I think it's pretty clear that the networks we are speaking of are  
not those of the state, firm, union,etc.  And as such a different  
language is required to distinguish between these networks.  The four  
basic forms you refer to could be another way I guess, but they sound  
dull to me.


>> The social-technical dynamics of ICT-based networks constitute  
>> organisation
>> in ways substantively different from networked organisations (unions,
>> state, firms, universities).
>
> Again, this makes no sense to me. All large-scale contemporary  
> networks are
> ICT-based.

Sure Felix, but these forms of organisation also preceded ICTs. They  
established themselves over relatively long periods of time.  And as  
you note, they are large scale. Aside from unions, they also tend to  
adopt IPRs - another key difference with orgnets.

The networks in orgnets co-emerge with ICTs - even if there are  
continuities with earlier forms of organisation - and they have  
tendency to be small scale.  Institutions have collective memories,  
no matter how much reform and organisational change has occurred.   
There are identities peculiar to institutions, even if that identity  
is no more than a brand.  How might the collective memories of (org)  
networks shape their possible futures?

So again, I think it's useful to try and make some distinctions  
between networks.
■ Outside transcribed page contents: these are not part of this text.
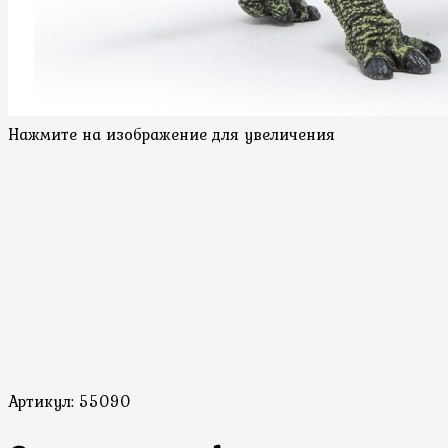
Нажмите на изображение для увеличения
Артикул:
55090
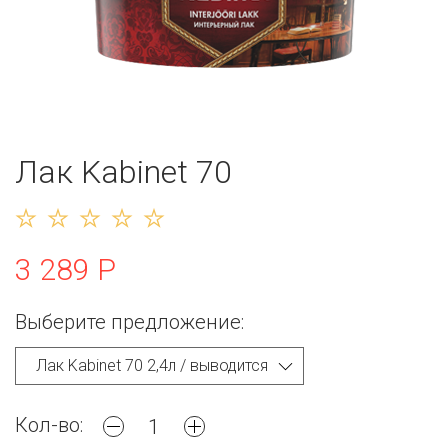
Лак Kabinet 70
3 289 Р
Выберите предложение:
Кол-во:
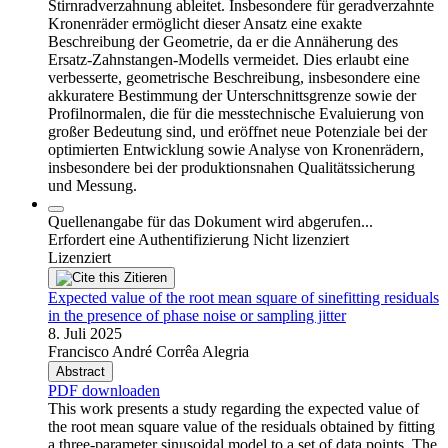
Stirnradverzahnung ableitet. Insbesondere für geradverzahnte
Kronenräder ermöglicht dieser Ansatz eine exakte
Beschreibung der Geometrie, da er die Annäherung des
Ersatz-Zahnstangen-Modells vermeidet. Dies erlaubt eine
verbesserte, geometrische Beschreibung, insbesondere eine
akkuratere Bestimmung der Unterschnittsgrenze sowie der
Profilnormalen, die für die messtechnische Evaluierung von
großer Bedeutung sind, und eröffnet neue Potenziale bei der
optimierten Entwicklung sowie Analyse von Kronenrädern,
insbesondere bei der produktionsnahen Qualitätssicherung
und Messung.
Quellenangabe für das Dokument wird abgerufen...
Erfordert eine Authentifizierung
Nicht lizenziert
Lizenziert
Zitieren
Expected value of the root mean square of sinefitting residuals
in the presence of phase noise or sampling jitter
8. Juli 2025
Francisco André Corrêa Alegria
Abstract
PDF downloaden
This work presents a study regarding the expected value of
the root mean square value of the residuals obtained by fitting
a three-parameter sinusoidal model to a set of data points. The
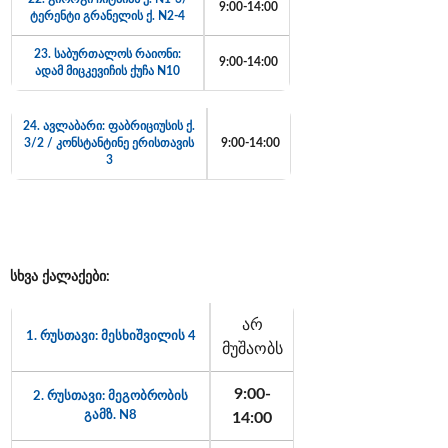
9:00-14:00
ტერენტი გრანელის ქ. N2-4
23. საბურთალოს რაიონი:
9:00-14:00
ადამ მიცკევიჩის ქუჩა N10
24. ავლაბარი: ფაბრიციუსის ქ.
3/2 / კონსტანტინე ერისთავის
9:00-14:00
3
სხვა
ქალაქები
:
არ
1. რუსთავი: მესხიშვილის 4
მუშაობს
9:00-
2. რუსთავი: მეგობრობის
გამზ. N8
14:00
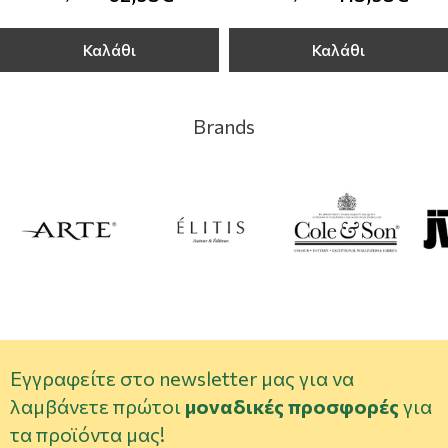
Καλάθι
Καλάθι
Brands
Εγγραφείτε στο newsletter μας για να
λαμβάνετε πρώτοι
μοναδικές προσφορές
για
τα προϊόντα μας!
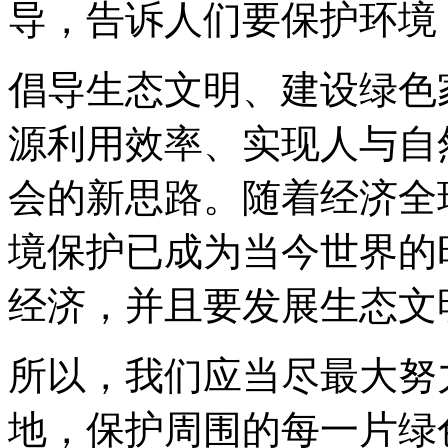
导，告诉人们要保护环境
倡导生态文明、建设绿色
源利用效率、实现人与自
会的新思路。随着经济全
境保护已成为当今世界的
经济，并且要发展生态文
所以，我们应当尽最大努
地，保护周围的每一片绿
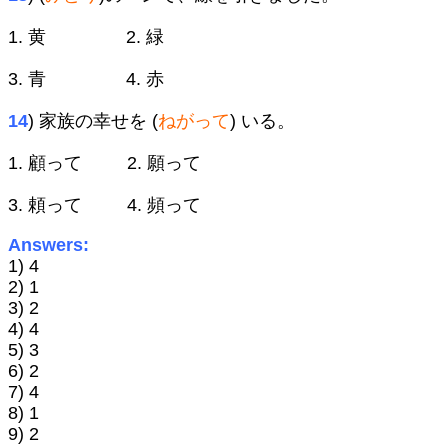
1. 黄 2. 緑
3. 青 4. 赤
14
) 家族の幸せを (
ねがって
) いる。
1. 顧って 2. 願って
3. 頼って 4. 頻って
Answers:
1) 4
2) 1
3) 2
4) 4
5) 3
6) 2
7) 4
8) 1
9) 2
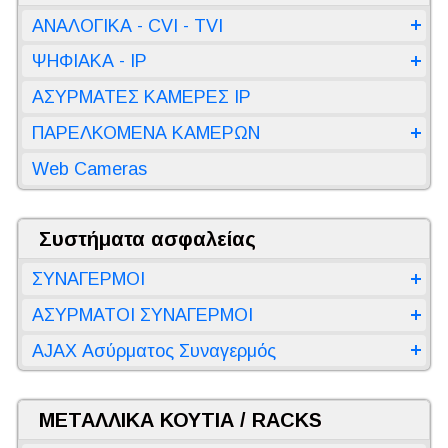
ΑΝΑΛΟΓΙΚΑ - CVI - TVI
ΨΗΦΙΑΚΑ - IP
ΑΣΥΡΜΑΤΕΣ ΚΑΜΕΡΕΣ IP
ΠΑΡΕΛΚΟΜΕΝΑ ΚΑΜΕΡΩΝ
Web Cameras
Συστήματα ασφαλείας
ΣΥΝΑΓΕΡΜΟΙ
ΑΣΥΡΜΑΤΟΙ ΣΥΝΑΓΕΡΜΟΙ
AJAX Ασύρματος Συναγερμός
ΜΕΤΑΛΛΙΚΑ ΚΟΥΤΙΑ / RACKS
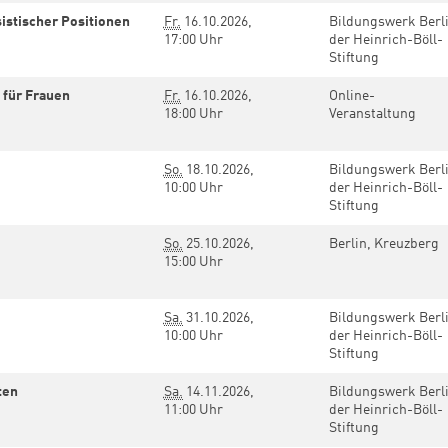
istischer Positionen
Fr.
16.10.2026,
Bildungswerk Berl
17:00 Uhr
der Heinrich-Böll-
Stiftung
 für Frauen
Fr.
16.10.2026,
Online-
18:00 Uhr
Veranstaltung
So.
18.10.2026,
Bildungswerk Berl
10:00 Uhr
der Heinrich-Böll-
Stiftung
So.
25.10.2026,
Berlin, Kreuzberg
15:00 Uhr
Sa.
31.10.2026,
Bildungswerk Berl
10:00 Uhr
der Heinrich-Böll-
Stiftung
ten
Sa.
14.11.2026,
Bildungswerk Berl
11:00 Uhr
der Heinrich-Böll-
Stiftung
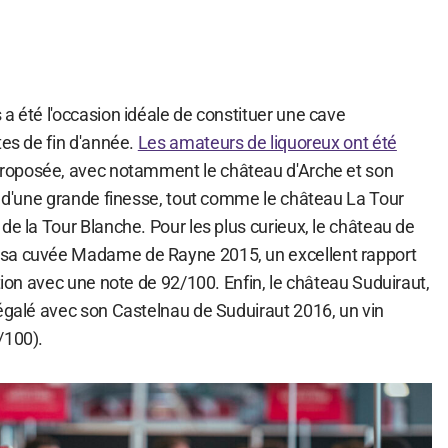
a été l'occasion idéale de constituer une cave
tes de fin d'année.
Les amateurs de liquoreux ont été
 proposée, avec notamment le château d'Arche et son
in d'une grande finesse, tout comme le château La Tour
de la Tour Blanche. Pour les plus curieux, le château de
sa cuvée Madame de Rayne 2015, un excellent rapport
ction avec une note de 92/100. Enfin, le château Suduiraut,
régalé avec son Castelnau de Suduiraut 2016, un vin
/100).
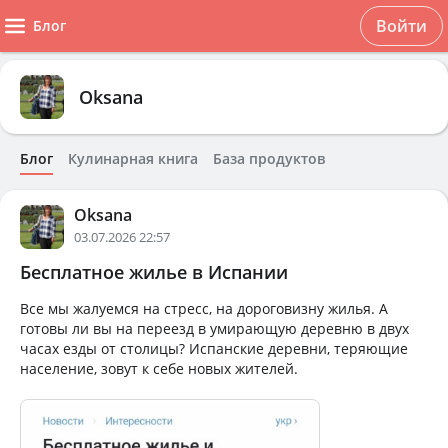
Войти
Блог
Oksana
Блог
Кулинарная книга
База продуктов
Oksana
03.07.2026 22:57
Бесплатное жилье в Испании
Все мы жалуемся на стресс, на дороговизну жилья. А
готовы ли вы на переезд в умирающую деревню в двух
часах езды от столицы? Испанские деревни, теряющие
население, зовут к себе новых жителей.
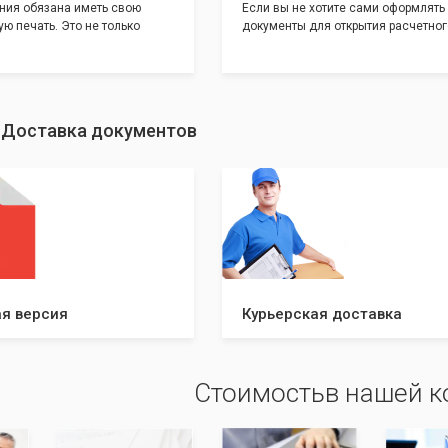
ния обязана иметь свою
Если вы не хотите сами оформлять
ю печать. Это не только
документы для открытия расчетног
и говорит о том, что компания
банке, наши сотрудники вам помогу
еет свой статус
помощью наших партнеров мы пре
шу уникальность компании мы
вам максимально удобный вариант
с помощью изготовления
открытия счета, с минимальным за
ивидуальному эскизу, который
вашего времени и сил!
: Доставка документов
ами из нашего каталога.
я версия
Курьерская доставка
Стоимостьв нашей 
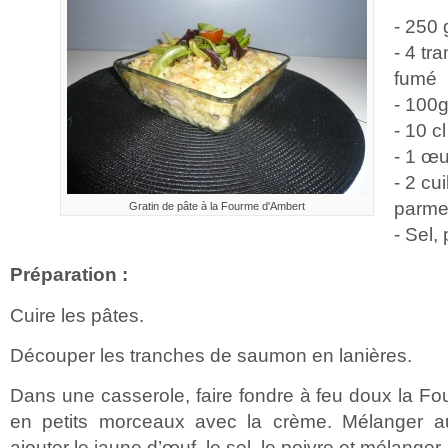
- 250 
- 4 t
fumé
- 100
- 10 c
- 1 œu
- 2 cu
parm
Gratin de pâte à la Fourme d'Ambert
- Sel,
Préparation :
Cuire les pâtes.
Découper les tranches de saumon en lanières.
Dans une casserole, faire fondre à feu doux la 
en petits morceaux avec la crème. Mélanger au
ajouter le jaune d’œuf, le sel, le poivre et mélanger.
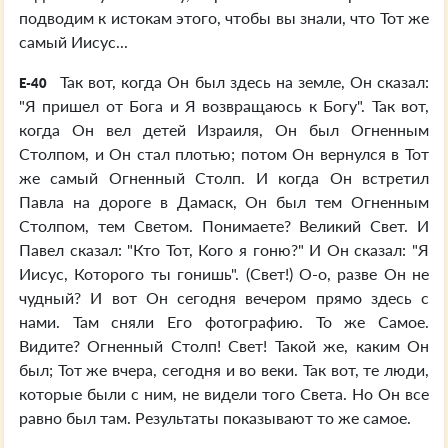
подводим к истокам этого, чтобы вы знали, что Тот же
самый Иисус...
Так вот, когда Он был здесь на земле, Он сказал:
E-40
"Я пришел от Бога и Я возвращаюсь к Богу". Так вот,
когда Он вел детей Израиля, Он был Огненным
Столпом, и Он стал плотью; потом Он вернулся в Тот
же самый Огненный Столп. И когда Он встретил
Павла на дороге в Дамаск, Он был тем Огненным
Столпом, тем Светом. Понимаете? Великий Свет. И
Павел сказал: "Кто Тот, Кого я гоню?" И Он сказал: "Я
Иисус, Которого ты гонишь". (Свет!) О-о, разве Он не
чудный? И вот Он сегодня вечером прямо здесь с
нами. Там сняли Его фотографию. То же Самое.
Видите? Огненный Столп! Свет! Такой же, каким Он
был; Тот же вчера, сегодня и во веки. Так вот, те люди,
которые были с ним, не видели того Света. Но Он все
равно был там. Результаты показывают то же самое.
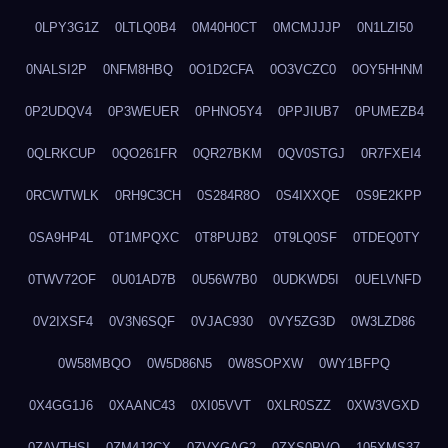
0LPY3G1Z
0LTLQ0B4
0M40H0CT
0MCMJJJP
0N1LZI50
0NALSI2P
0NFM8HBQ
0O1D2CFA
0O3VCZC0
0OY5HHNM
0P2UDQV4
0P3WEUER
0PHNO5Y4
0PPJIUB7
0PUMEZB4
0QLRKCUP
0QO261FR
0QR27BKM
0QV0STGJ
0R7FXEI4
0RCWTWLK
0RH9C3CH
0S284R8O
0S4IXXQE
0S9E2KPP
0SA9HP4L
0T1MPQXC
0T8PUJB2
0T9LQ0SF
0TDEQ0TY
0TWV72OF
0U01AD7B
0U56W7B0
0UDKWD5I
0UELVNFD
0V2IXSF4
0V3N6SQF
0VJAC930
0VY5ZG3D
0W3LZD86
0W58MBQO
0W5D86N5
0W8SOPXW
0WY1BFPQ
0X4GG1J6
0XAANC43
0XI05VVT
0XLR0SZZ
0XW3VGXD
0ZAVTHSI
0ZM4J2CX
0ZVYGAG2
0ZXS0PVO
105XMS37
There have not been so many instances of the kind  
of networks like nettime, fibreculture, ephemera, iDC, etc  
collaborating with each other. At least that's not something I'm  
aware of. And it's something I'd like to see happen and experience.  
What would happen in the event of such collaborations? What can be  
done? What might the long-term possibilities be for orgnets? The term  
orgnets is an attempt to describe a process in formation.